Confessions of an Igloo Dweller by James Houston ~ 1995. This edition: McClelland and Stewart, 1996. Softcover. ISBN: 0-7710-4286-8. 320 pages.

My rating: 9/10. Enjoyable start to finish. Canadian by birth, the far-travelling Houston (1921-2005) was a great writer and storyteller, as well as an accomplished artist.

*****

Around here, I can tell if a book is really good because it often will disappear before I finish it. The usual culprits are my husband and my 18-year-old son. If it’s my son, no worries – he’s a speedy reader and I usually get it back in a day or two, but my husband has less free (meaning reading) time and he also tends to read a little more slowly, plus he also has a tendency to “hide” his current read (so he can find it again – he says we “move things” on him) – so, if he has the book, kiss it goodbye until he’s done.

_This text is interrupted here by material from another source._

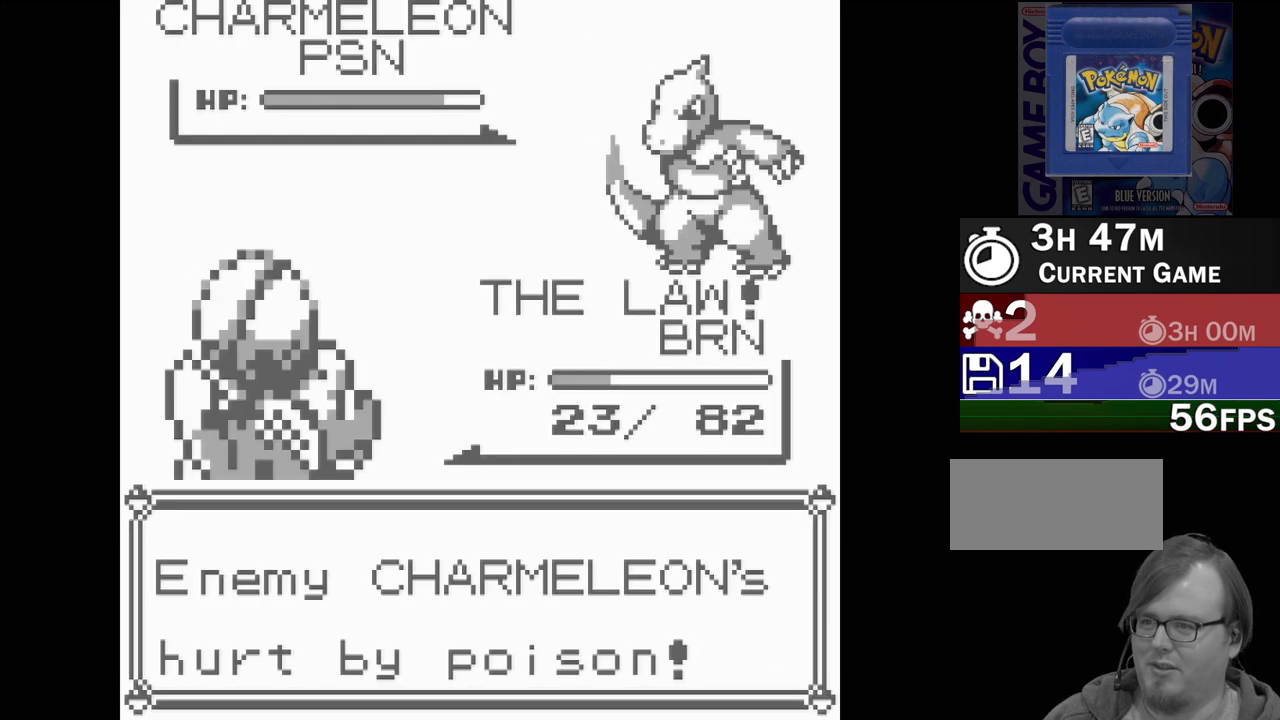
{"buttons": [], "events": []}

I’ve been bugging him to let me have this one back for a few weeks now, as I wasn’t quite finished when he snuck it away from my reading pile.  He’s been working his way through it steadfastly, occasionally calling me to come and listen, and reading bits out loud. Something about this memoir really appealed to him, which is understandable, because it’s quite fascinating and very well written.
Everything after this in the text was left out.